Online Cabinet Making Courses

While most cabinet makers receive hands-on training on the job and through community colleges and technical schools, you might be able to learn the necessary skills through online cabinet making courses. Keep reading to learn more about online course options, how instruction is delivered to you and career options in the field. Schools offering Carpentry degrees can also be found in these popular choices.

What Online Cabinet Making Courses Are Available?

You'll only come across a few online cabinet making courses, and those that are available are mainly offered by for-profit institutions. The available distance learning courses cover safety protocols, layout methods, fasteners and finishes. You may also be able to use the Internet to find instructional videos sold by private cabinet makers and instructors, though these are meant for individual reference and they don't award any academic credit.

How Do the Online Programs Work?

If you choose to enroll in an online cabinet making course, you'll receive various instructional materials, including books, videos and tools, that you'll use to complete projects at home in a correspondence school fashion.

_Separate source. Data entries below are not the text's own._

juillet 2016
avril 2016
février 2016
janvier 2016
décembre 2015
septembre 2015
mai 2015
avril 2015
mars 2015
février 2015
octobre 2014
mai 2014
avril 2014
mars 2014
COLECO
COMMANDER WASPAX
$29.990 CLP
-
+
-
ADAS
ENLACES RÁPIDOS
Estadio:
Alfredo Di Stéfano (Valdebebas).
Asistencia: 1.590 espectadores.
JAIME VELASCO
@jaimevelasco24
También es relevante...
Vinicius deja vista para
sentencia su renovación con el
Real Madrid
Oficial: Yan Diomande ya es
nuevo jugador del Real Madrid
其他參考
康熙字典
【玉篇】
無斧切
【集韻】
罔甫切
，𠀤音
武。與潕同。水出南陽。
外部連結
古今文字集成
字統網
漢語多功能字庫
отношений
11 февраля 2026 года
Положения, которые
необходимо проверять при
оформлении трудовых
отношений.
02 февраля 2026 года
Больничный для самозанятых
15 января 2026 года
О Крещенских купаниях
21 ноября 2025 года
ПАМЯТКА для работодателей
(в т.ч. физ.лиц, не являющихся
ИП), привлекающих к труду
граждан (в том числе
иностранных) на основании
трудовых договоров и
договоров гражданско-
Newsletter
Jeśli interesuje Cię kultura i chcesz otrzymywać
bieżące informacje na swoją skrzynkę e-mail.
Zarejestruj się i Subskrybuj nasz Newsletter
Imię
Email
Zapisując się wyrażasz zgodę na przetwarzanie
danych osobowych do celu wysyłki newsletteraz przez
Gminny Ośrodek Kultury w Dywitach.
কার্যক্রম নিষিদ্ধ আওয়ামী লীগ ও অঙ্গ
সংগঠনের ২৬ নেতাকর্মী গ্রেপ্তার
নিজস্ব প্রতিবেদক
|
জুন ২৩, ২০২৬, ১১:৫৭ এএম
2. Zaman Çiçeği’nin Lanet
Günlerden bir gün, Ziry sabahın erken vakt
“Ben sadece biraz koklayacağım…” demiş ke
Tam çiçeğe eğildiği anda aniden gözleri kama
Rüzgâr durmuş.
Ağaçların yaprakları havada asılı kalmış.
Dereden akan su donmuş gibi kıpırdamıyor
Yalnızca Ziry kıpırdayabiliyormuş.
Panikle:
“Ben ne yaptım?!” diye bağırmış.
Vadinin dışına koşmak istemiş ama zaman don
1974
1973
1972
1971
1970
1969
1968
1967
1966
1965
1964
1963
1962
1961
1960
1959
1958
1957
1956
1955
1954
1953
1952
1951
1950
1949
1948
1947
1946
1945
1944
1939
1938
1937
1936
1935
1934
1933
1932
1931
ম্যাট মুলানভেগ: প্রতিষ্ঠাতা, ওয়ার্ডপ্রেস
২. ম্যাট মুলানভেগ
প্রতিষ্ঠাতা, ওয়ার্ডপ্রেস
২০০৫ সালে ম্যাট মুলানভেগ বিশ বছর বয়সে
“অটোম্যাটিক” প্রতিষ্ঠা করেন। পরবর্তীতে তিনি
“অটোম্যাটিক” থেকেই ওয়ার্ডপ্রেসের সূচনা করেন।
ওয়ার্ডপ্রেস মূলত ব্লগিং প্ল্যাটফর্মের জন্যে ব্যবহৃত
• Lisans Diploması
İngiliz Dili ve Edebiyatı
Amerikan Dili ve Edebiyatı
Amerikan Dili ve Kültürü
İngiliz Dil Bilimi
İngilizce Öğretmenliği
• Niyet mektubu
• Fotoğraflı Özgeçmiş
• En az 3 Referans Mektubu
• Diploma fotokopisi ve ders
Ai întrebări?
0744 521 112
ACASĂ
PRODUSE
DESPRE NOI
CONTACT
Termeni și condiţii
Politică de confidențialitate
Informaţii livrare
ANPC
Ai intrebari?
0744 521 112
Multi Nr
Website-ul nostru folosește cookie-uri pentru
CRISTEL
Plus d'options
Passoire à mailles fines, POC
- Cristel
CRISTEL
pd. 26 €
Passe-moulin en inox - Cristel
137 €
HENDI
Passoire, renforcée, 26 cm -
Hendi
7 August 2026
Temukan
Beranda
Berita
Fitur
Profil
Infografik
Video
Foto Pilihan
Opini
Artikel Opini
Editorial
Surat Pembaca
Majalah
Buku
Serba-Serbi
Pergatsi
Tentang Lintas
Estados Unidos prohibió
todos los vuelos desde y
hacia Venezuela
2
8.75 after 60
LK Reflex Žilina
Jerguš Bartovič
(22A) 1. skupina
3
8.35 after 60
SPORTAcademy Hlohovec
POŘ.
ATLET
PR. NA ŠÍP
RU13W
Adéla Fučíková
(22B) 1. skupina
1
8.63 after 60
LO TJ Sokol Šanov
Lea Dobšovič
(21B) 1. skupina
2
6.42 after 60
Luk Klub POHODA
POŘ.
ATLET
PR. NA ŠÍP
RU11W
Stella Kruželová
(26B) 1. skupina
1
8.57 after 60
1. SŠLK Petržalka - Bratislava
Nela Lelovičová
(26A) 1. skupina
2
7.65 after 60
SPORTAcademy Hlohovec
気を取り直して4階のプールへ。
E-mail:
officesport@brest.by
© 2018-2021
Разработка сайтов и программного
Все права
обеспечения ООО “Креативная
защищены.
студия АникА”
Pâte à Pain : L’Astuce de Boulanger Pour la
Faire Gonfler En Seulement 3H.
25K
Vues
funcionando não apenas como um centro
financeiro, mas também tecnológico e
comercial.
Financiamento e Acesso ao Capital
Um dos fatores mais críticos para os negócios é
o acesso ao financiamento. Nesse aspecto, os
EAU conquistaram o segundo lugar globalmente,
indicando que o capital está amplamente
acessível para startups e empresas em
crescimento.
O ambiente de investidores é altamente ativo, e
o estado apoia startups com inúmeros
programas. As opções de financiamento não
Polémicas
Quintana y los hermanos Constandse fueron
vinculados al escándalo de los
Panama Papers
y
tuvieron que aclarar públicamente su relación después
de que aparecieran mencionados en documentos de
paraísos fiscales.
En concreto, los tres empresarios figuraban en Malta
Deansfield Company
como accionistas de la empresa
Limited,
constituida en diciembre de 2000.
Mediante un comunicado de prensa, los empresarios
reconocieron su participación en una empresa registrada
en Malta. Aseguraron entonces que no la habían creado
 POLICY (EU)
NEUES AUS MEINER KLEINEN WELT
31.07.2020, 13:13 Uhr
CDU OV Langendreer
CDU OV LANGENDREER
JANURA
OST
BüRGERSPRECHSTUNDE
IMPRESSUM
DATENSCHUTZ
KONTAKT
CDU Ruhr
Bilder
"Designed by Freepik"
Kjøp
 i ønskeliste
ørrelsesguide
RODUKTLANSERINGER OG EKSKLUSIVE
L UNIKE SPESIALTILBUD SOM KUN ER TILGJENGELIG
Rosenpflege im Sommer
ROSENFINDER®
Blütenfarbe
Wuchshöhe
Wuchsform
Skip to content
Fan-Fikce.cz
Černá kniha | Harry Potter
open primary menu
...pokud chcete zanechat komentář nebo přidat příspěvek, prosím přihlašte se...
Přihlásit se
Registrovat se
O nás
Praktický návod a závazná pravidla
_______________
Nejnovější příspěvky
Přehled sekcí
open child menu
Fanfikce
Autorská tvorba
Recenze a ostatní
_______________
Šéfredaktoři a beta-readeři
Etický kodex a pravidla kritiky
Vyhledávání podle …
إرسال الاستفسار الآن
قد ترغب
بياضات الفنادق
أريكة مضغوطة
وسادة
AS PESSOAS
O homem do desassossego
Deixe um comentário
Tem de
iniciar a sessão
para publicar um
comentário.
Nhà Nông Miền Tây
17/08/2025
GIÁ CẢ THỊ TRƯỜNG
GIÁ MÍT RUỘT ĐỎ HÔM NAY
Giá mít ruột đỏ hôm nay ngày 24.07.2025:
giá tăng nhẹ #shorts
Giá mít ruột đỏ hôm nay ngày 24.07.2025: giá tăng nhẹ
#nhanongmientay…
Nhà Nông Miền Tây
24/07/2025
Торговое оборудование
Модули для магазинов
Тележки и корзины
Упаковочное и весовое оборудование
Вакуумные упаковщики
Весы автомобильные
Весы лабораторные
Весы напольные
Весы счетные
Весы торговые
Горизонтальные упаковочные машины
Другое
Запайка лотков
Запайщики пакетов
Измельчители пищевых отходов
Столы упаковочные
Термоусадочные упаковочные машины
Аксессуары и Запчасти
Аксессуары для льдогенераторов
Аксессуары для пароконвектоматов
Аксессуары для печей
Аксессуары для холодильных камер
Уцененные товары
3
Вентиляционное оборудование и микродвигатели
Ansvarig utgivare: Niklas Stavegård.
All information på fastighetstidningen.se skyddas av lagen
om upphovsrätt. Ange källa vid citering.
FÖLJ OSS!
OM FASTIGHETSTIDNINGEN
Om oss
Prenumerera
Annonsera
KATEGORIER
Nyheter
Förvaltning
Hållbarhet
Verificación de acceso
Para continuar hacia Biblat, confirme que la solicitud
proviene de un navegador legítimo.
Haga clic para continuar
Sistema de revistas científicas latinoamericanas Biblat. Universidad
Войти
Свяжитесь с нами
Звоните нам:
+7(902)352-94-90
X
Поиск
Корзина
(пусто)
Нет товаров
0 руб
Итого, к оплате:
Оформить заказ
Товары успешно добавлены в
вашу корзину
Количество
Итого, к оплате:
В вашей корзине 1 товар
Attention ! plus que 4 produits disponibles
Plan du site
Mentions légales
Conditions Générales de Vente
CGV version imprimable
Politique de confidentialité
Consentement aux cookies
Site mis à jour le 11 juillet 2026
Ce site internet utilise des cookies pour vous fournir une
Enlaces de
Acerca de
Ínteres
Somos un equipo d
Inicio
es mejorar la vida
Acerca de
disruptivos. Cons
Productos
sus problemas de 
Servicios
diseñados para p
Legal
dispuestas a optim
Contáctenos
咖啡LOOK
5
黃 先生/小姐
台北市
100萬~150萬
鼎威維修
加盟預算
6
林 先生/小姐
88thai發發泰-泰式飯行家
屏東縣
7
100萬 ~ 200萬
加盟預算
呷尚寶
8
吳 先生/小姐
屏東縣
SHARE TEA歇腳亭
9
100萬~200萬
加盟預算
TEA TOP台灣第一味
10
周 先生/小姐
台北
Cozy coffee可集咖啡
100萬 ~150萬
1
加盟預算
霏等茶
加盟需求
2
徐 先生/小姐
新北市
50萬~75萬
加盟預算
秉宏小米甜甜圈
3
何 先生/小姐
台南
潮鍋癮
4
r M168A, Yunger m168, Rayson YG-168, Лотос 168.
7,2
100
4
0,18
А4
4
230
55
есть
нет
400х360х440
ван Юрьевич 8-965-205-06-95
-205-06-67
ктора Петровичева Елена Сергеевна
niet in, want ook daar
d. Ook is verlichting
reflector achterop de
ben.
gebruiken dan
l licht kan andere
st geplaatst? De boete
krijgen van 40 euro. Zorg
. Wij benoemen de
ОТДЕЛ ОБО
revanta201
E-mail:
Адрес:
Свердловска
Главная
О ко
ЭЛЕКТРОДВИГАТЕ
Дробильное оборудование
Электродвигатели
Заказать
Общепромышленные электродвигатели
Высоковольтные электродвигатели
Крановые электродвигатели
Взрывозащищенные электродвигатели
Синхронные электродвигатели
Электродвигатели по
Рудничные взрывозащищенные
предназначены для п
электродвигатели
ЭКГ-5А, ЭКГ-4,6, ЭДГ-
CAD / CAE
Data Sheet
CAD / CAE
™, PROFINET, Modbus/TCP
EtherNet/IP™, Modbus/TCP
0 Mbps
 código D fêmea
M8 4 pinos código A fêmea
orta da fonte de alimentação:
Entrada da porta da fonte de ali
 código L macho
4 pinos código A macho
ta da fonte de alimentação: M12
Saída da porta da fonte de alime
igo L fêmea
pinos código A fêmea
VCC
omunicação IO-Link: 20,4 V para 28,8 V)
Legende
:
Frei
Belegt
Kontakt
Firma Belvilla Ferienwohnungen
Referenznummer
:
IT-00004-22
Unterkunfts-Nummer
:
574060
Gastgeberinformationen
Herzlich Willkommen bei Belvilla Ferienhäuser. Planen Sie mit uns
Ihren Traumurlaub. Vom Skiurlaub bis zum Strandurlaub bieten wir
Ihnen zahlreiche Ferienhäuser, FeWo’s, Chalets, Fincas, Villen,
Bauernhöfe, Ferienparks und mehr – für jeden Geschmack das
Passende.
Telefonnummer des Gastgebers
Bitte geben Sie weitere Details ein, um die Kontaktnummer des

Each study topic and project is followed by an online exam that you must pass before moving on to the next program module. You'll be able to use online study tools, such as libraries, as well as having e-mail access to instructors. A school may place a time restriction during which you must work through all of the materials and pass your exams.

Should I Consider an On-Campus Program?

Students in campus-based cabinet making courses spend much of their time in a wood shop with supervision from experienced instructors. They also often have access to technologies like computer numerically controlled machines and AutoCAD software - items that may not be accessible in a distance learning program. You may also have opportunities to build cabinets for model homes and participate in other student projects. It'll probably take you around five semesters to complete all courses.

What Is the Career Path?

According to the U.S. Bureau of Labor Statistics (BLS), many cabinet makers are trained on the job, but post-secondary education might improve your chances of becoming a supervisor or better prepare you for owning your own wood shop. As an entry-level cabinet maker, you'll work on basic tasks and, with training and experience, move onto jobs that require more skill (www.bls.gov).

Cabinet making jobs were projected to grow by 6% from 2008-2018, the BLS reported in 2010. Despite the relatively slow job growth, opportunities will be readily available for skilled and driven workers. The middle half of all cabinet makers made from $11.35-$17.79 in 2009, and the top earners for that year made $21.73. The biggest employers of cabinet makers are household cabinet manufacturers, office furniture manufacturers, wood products manufacturers and building contractors.